I don’t believe the polls were simply “wrong,” in the sense of misreporting public opinion. Sometimes individual polls are wrong in that sense, but not all of them, not by so much.
But the old saw is true: Polls are snapshots. And the faster things are changing, the less useful a snapshot is.
So the issue becomes, why was public opinion changing so quickly? I think I know why, but I don’t think I can convince anybody.
The arrival of an election has a particular effect: It causes people to focus who haven’t really focused before. We often seen changes in public opinion at the last minute. These changes are often thought to reflect events going on in the campaign, but are really just a matter of some voters finally focusing (on the choice at hand, not necessarily on the campaign).
After 2004, John Kerry attributed his loss to the fact that Osama bin Laden put out a video just before the election. Kerry said everything was fine with his numbers until then. But, in fact, some of us had flatly predicted Kerry’s loss in January, and repeatedly thereafter, without having a clue what bin Laden would do, and without caring.
In both 1968 and 1976, presidential nominees who came out of their conventions way behind in the polls closed the gap almost entirely, especially in the last week or so, but fell short. (Hubert Humphrey and Gerald Ford.) Both times, many observers said, “If only the election had been scheduled for a week later .”
Wrong. The sudden changes as the election approached reflected the fact that the election was approaching. If the elections had come a week later, the changes would have come a week later, and the same people would have won.

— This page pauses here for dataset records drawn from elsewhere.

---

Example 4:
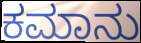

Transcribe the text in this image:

ಕಮಾನು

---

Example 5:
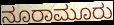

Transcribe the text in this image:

What happened in NH was that the election approached just as Obama’s post-Iowa bump was happening. A lot of people who had been intending to vote for Clinton all along got caught up in the Obama phenomenon, but came to their senses, so to speak, very quickly, because the election was upon them very quickly, and they simply had to decide. If the election had been scheduled for two weeks later, the polls would have changed more slowly, but would have ended up at the same place.
It’s just a theory, of course. But it’s every bit as respectable as a theory based upon inconsistent, microscopic, self-serving interpretation of campaign events. And yet it can’t even get heard.